Xconomy is a great, hyper-local news site that covers all things innovation in Boston, Detroit, San Diego, and Seattle. If you use RSS, you can sign up for feeds by either technology area (energy) or city (Boston).
The business of Boston: the Globe and the Boston Business Journal
Still don’t have your fill of business news? I make sure to at least scan The Boston Globe’s Business section. Ditto with The Boston Business Journal. Perhaps most importantly, I recommend you start reading Globe columnist Scott Kirsner’s blog, Innovation Economy. Though it’s not always about cleantech, it’s a can’t-miss inside look into Boston’s start-up ecosystem.
Getting outside of Boston: a whole lotta cleantech news
These are all great feeds to keep up with the cleantech sector beyond – but including – New England. I’d love to go into detail about what I like about each of these, but there are too many so I’ll just reel them off: CNET’s GreenTech by Martin LaMonica, Cambridge-based Greentech Media, VentureBeat’s GreenBeat, Earth2Tech, Green Energy Reporter, The Cleantech Group, and Clean Edge.
Beyond business: the science, policy and politics of climate & energy
The New York Times’ Energy & Environment feed is a good place to start. So is their Green blog. Dot Earth, another NYT blog by former reporter Andy Revkin, covers the many implications of an increasingly strained planet.

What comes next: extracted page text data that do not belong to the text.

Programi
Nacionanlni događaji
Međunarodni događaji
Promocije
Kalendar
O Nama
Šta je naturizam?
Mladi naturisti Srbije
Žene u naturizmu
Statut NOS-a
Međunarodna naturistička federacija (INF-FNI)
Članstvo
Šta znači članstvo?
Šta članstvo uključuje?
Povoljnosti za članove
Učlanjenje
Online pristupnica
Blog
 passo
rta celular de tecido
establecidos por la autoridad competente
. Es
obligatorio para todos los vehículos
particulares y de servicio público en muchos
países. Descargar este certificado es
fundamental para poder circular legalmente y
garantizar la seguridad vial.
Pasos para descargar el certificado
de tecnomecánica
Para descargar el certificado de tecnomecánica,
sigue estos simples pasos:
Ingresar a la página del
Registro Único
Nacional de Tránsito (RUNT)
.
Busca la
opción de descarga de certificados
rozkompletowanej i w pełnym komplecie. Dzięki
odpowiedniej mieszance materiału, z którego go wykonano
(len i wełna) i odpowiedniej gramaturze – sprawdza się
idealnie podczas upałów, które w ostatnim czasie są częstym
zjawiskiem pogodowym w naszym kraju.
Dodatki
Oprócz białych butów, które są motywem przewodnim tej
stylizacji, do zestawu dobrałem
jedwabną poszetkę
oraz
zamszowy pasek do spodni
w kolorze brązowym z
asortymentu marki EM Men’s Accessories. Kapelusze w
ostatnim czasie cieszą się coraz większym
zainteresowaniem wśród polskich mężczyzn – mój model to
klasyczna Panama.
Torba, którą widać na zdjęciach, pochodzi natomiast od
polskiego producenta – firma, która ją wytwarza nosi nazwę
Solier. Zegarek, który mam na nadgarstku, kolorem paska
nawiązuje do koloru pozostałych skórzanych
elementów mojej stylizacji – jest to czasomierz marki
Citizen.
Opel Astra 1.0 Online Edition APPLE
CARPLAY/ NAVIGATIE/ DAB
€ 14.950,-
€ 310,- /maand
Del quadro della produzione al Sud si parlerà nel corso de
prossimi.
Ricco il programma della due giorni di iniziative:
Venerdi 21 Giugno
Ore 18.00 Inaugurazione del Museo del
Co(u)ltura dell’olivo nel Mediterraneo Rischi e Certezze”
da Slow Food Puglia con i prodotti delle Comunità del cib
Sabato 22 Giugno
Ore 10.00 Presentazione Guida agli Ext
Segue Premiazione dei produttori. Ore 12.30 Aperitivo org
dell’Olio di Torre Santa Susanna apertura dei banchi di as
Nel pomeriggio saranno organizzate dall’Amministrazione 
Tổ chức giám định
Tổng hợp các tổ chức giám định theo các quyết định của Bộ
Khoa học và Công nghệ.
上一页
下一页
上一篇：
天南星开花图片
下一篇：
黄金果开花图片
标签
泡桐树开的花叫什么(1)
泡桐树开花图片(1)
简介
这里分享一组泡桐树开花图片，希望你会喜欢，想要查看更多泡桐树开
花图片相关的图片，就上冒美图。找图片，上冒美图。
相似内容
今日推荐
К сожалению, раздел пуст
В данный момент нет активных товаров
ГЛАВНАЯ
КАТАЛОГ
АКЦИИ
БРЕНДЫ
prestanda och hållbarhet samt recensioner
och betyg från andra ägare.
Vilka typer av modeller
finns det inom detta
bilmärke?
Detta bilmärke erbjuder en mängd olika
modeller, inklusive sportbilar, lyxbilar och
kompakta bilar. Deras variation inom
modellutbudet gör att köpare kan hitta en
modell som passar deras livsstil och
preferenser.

I also highly recommend Climate Progress, by Joe Romm of the Center for American Progress, a liberal think tank. Regardless of whether you agree with Romm’s politics, his blog is a must-read. If nothing else, his daily news roundups are highly valuable.
If you’re interested in wonking out a bit on climate & energy policy not to worry – I have just the feeds for you. Check out Harvard economist Rob Stavins’ blog along with Michael Levi’s at the Council on Foreign Relations.
Finally, if you want to keep up with the latest in energy technology, check out the energy page at MIT’s Technology Review.
‘There is no such thing as information overload’
…Only filter failure. So says new media guru Clay Shirky. The links above constitute most of my daily energy-specific reading. There are a number of great individuals and organizations not included here that I follow on Twitter and count on to provide good links. And my list is always changing. But hopefully this gives you a starting point if you’re looking to keep up with all things clean energy.
I personally use Google Reader to manage all this. If that doesn’t work for you, you could create a dashboard with iGoogle or NetVibes, sign up for email alerts, find these sources on Twitter, or just use old-fashioned bookmarking.
What great sites and feeds am I missing? There’s more great energy info out there than anyone has time to read, but that doesn’t mean we can’t try!